Haben Sie, als sie diese Werbespots im Fernsehen sahen, nicht gedacht: Oh Gott, das waren wir?

Ich habe gedacht: Oh Gott, guck dir das an, was da passiert!

Sie haben sich also nichts vorzuwerfen?

Die ADHS-Änderungen waren kein Fehler. Wir haben damals aber auch zwei Diagnosen neu hinzugefügt: die bipolare Störung und das Asperger-Syndrom, das ist eine milde Form von Autismus. Heute ist in den USA jedes 80. Kind als Autist diagnostiziert, in Südkorea sogar jedes 38. Kind. Viele Eltern sind damals in Panik geraten. Dann kam etwas anderes hinzu: Kinder mit dem Syndrom wurden in kleineren Schulklassen mit besserer Betreuung unterrichtet. Als sich das herumsprach, wollten immer mehr Eltern die Diagnose für ihr Kind, um an den besseren Unterricht zu kommen, und so wurden viel zu viele Kinder falsch diagnostiziert. Stattdessen sollte man die Schulen in Amerika insgesamt besser machen, mit kleineren Klassen und mehr Sportunterricht. Das wäre auch die beste Prävention gegen ADHS-Symptome.

Kennen Sie Kinder in Ihrem Umfeld, die mit ADHS diagnostiziert sind?

Nein, wir machen manchmal Witze mit meinen Enkeln: Wenn du nicht machst, was ich will, bekommst du die ADHS-Diagnose.

ADHS ist auch in Deutschland verbreitet.

Ja, davon habe ich gehört. Es ist ein Skandal. Kinder zu diagnostizieren ist sehr schwierig, weil sie in ihren Ausdrucksmöglichkeiten noch sehr beschränkt sind. So kam es zu regelrechten Epidemien in der Kinderpsychiatrie: ADHS, Asperger, Bipolarität. Und das DSM-5 fügt dem eine neue Diagnose hinzu, die auf wahrscheinlich fast alle Kinder anzuwenden ist: die „Disruptive Mood Dysregulation Disorder“, kurz DMDD. Sie macht aus Wutanfällen eine psychische Störung. Aber das geht nicht. Genauso wenig akzeptabel ist, dass ich für krank erklärt werde, weil ich immer mehr vergesse.

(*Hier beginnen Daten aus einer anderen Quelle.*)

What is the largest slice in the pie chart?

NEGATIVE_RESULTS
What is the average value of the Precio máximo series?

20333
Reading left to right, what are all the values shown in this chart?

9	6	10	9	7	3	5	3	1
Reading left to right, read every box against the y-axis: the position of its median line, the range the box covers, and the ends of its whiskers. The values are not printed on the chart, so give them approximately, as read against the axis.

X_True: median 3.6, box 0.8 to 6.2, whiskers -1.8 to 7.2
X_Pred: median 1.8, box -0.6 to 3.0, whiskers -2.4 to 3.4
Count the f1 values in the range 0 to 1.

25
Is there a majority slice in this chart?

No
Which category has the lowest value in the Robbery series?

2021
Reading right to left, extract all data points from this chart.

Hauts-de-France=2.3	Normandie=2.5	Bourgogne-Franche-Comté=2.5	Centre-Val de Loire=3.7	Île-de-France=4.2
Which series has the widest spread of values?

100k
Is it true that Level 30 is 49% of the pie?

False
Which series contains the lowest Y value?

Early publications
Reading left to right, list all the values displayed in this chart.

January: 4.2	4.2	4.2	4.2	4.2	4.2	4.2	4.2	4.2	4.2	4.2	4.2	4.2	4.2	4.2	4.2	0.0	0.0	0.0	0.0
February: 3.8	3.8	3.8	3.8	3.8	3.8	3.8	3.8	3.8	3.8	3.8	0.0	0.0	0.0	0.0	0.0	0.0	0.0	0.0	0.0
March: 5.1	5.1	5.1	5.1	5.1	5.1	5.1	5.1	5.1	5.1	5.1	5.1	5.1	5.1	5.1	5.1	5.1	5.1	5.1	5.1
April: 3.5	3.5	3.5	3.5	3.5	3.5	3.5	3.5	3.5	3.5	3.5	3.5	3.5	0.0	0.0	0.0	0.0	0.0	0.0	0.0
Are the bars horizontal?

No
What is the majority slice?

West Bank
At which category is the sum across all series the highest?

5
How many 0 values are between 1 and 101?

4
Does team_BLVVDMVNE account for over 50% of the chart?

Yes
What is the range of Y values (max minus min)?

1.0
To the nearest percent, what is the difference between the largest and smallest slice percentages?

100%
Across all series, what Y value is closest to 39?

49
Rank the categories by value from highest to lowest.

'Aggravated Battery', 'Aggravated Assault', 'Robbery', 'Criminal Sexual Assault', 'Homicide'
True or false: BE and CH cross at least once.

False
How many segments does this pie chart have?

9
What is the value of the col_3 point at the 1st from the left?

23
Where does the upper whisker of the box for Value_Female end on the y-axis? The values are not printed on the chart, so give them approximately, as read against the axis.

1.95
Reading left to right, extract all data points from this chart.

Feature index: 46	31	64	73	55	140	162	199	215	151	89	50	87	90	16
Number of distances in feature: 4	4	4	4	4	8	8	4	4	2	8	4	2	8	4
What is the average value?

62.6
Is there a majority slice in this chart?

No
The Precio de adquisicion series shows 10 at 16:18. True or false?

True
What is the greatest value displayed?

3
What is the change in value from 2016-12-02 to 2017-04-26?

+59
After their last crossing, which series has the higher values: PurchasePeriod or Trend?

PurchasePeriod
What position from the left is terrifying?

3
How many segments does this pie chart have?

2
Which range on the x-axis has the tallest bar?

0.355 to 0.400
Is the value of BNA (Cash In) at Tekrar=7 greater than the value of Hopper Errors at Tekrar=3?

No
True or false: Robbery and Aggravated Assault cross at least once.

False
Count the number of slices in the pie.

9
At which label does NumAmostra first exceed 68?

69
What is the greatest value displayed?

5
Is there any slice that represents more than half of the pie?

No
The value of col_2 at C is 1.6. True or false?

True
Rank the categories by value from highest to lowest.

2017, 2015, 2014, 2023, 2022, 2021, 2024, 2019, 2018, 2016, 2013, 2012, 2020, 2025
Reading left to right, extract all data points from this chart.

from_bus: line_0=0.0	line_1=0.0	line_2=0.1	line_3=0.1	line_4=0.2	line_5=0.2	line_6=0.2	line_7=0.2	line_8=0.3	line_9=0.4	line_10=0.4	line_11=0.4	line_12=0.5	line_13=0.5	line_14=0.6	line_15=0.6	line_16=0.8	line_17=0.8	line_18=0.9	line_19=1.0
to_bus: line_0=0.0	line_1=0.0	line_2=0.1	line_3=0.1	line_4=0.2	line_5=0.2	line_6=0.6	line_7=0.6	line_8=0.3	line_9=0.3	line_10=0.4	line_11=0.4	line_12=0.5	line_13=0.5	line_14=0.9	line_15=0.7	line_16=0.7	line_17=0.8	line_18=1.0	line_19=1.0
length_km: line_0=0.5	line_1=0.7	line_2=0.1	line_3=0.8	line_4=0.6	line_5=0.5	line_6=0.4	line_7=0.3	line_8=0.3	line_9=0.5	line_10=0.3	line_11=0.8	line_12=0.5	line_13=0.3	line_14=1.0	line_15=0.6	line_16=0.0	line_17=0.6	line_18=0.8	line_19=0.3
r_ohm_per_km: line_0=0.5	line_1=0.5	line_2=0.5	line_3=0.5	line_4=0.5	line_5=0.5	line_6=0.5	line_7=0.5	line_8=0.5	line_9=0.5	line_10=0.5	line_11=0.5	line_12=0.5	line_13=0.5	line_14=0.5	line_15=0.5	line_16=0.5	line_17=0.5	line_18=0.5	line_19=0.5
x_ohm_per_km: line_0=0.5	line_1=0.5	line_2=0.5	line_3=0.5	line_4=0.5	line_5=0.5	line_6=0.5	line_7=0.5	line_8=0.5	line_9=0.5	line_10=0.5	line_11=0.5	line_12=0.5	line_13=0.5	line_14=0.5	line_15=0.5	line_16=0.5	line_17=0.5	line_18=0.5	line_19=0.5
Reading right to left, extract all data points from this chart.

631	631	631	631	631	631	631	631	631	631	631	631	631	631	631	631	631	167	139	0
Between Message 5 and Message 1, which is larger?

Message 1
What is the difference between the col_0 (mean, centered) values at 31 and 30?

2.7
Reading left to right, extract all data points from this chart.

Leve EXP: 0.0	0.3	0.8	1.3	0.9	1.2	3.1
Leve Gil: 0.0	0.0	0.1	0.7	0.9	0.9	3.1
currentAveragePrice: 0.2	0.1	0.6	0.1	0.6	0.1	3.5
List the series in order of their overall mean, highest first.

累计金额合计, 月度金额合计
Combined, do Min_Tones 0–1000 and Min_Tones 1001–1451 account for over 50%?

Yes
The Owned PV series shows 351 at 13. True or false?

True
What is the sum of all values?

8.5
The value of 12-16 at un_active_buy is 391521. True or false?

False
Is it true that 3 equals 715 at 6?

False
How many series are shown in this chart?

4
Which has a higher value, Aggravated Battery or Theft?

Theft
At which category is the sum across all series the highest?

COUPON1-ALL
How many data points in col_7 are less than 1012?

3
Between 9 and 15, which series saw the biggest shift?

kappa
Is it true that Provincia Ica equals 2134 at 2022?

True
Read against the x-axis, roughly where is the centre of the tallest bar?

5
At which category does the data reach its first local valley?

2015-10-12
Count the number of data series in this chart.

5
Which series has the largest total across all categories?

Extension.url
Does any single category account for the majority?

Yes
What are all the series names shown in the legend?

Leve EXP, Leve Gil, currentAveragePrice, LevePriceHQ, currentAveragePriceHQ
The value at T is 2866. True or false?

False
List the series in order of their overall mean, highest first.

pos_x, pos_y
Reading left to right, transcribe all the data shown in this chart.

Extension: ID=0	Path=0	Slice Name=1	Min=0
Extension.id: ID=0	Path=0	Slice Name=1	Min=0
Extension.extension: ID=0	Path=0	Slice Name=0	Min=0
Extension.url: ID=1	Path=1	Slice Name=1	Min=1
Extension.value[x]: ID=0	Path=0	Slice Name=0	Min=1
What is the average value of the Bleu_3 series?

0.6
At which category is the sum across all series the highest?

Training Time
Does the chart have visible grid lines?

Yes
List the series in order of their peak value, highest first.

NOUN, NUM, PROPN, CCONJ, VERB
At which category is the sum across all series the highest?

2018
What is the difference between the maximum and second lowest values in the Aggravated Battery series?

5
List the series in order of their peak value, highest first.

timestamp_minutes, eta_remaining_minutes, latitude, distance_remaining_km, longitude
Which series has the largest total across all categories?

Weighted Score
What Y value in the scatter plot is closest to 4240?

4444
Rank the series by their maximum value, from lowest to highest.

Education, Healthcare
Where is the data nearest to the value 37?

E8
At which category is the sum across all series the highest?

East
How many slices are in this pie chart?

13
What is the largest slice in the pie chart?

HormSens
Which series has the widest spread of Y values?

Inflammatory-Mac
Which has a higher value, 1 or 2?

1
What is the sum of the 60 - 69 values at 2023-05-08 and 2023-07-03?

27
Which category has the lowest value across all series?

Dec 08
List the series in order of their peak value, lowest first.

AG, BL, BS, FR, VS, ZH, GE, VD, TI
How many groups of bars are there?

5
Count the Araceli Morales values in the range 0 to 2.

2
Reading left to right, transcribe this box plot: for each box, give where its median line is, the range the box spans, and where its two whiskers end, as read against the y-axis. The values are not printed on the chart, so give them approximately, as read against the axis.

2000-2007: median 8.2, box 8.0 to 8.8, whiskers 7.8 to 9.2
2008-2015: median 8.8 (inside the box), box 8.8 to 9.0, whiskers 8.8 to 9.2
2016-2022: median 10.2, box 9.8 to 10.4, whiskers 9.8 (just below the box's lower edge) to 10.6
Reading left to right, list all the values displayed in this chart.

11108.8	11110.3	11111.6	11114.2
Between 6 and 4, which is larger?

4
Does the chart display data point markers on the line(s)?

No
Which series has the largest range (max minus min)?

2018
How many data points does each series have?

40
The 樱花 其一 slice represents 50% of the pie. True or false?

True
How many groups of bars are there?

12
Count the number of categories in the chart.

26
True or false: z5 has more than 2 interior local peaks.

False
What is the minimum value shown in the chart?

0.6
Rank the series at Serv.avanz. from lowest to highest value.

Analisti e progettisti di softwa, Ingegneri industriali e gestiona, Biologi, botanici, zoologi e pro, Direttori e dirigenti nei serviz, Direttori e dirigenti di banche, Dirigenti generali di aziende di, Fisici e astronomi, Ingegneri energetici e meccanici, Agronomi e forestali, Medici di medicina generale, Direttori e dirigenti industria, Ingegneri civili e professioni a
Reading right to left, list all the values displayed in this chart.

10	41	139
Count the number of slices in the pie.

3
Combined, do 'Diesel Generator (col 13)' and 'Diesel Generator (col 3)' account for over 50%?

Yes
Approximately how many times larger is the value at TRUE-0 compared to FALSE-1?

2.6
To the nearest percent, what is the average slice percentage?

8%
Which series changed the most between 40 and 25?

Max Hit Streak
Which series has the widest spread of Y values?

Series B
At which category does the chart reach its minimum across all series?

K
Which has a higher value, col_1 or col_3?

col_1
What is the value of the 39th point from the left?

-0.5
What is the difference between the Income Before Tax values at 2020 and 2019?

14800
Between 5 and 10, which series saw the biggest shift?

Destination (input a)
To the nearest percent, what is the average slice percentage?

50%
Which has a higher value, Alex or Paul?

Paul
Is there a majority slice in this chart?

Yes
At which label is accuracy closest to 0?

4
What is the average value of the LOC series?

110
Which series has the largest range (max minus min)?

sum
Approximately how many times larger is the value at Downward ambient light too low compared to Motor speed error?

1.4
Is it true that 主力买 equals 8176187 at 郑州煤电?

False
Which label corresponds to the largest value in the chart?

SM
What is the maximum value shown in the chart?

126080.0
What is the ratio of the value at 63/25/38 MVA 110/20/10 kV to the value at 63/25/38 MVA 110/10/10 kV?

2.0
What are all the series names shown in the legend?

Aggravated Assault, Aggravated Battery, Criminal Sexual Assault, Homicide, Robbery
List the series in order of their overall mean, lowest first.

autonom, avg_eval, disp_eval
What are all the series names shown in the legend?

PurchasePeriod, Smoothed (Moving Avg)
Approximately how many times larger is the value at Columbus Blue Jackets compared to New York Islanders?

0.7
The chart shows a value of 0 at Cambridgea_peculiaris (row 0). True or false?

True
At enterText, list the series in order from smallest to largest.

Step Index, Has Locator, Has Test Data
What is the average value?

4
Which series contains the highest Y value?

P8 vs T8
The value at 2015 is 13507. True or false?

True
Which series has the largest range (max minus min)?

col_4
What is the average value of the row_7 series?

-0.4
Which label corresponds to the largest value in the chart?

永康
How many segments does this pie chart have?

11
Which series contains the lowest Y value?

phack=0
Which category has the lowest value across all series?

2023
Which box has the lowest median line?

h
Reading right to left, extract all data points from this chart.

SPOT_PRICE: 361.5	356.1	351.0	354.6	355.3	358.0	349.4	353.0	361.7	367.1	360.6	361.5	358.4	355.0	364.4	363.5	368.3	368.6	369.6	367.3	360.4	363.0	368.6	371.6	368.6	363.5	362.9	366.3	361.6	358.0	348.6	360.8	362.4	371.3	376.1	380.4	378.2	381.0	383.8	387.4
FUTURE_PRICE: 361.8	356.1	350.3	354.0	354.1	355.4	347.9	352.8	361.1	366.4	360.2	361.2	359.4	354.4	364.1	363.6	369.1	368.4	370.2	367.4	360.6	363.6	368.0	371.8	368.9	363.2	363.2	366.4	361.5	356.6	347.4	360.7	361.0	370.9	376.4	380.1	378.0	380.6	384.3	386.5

Wenn es nun eine Pille gäbe, die Ihre Vergesslichkeit beenden würde, würden Sie die nehmen?

Oh ja, ich bin ein pragmatischer Mensch. Wenn sie wirken würde, würde ich sie nehmen. Aber es gibt sie nicht. Wir stehen heute vor der Unterscheidung: Wer leidet unter einer pathologischen Vergesslichkeit, und wer ist nur alt? Es mag für Forscher interessant sein, den Unterschied zu definieren, und vielleicht entwickelt jemand einen biologischen Test. Das wird noch Jahre dauern.

Wenn die Vergesslichkeit zur Krankheit erklärt ist, wird sie nicht mehr als normal akzeptiert. Dann muss sie geheilt werden?

Es gab kürzlich an meinem Institut eine Studie, in der Zwölf- bis 21-Jährige gründlich untersucht wurden. 83 Prozent hatten eine Störung. Das zeigt, wie lächerlich das System ist. Anders gesagt: Je mehr man testet, desto mehr Menschen haben am Ende eine Störung, weil man immer mehr Abweichungen feststellt – aber nicht jede Abweichung ist eine Störung!

In die Reihe der inflationär gebrauchten Diagnosen reihen Sie auch PTBS ein, die posttraumatische Belastungsstörung, die bei Kriegsveteranen ein großes Thema ist.

Ja. Wäre es da nicht oft besser zu sagen, dass viele Soldaten nach der Rückkehr aus dem Einsatz Probleme haben, in den Alltag zurückzufinden? Warum verschafft denen keiner eine gute Arbeit? Stattdessen werden sie mit PTBS gebrandmarkt. Wir sehen auch hier eine Problemlage zuerst als medizinische Angelegenheit und verlieren dabei das Soziale aus dem Blick.

Sie raten den Veteranen also ernsthaft: „Hey, los, geht arbeiten statt herumzuleiden!“ Das ist wohl keine sehr populäre Meinung, oder?

Moment, wenn sie krank sind, sollen sie natürlich Hilfe bekommen. Ich meine damit: Fixiert euch nicht von vornherein auf die Diagnose! Wenn einer arbeitslos ist und deswegen depressiv wird, braucht der Mensch erst mal eine Arbeit.

Sagt diese Art des Umgangs mit gesellschaftlichen Probleme etwas über die Gesellschaften aus?

Soziale Probleme sind soziale Probleme, Bildungsprobleme sind Bildungsprobleme. Wenn mit dem DSM daraus medizinische wurden, heißt das: Das Buch wird außerhalb seiner Zuständigkeit benutzt. In den USA werden gerade für 250 Millionen US-Dollar Lehrer ausgebildet, damit sie erkennen können, welches Kind eine psychische Störung haben könnte. Da werden am Ende viele, viele Kinder fehldiagnostiziert sein. Es kommt mir vor wie ein Massenexperiment.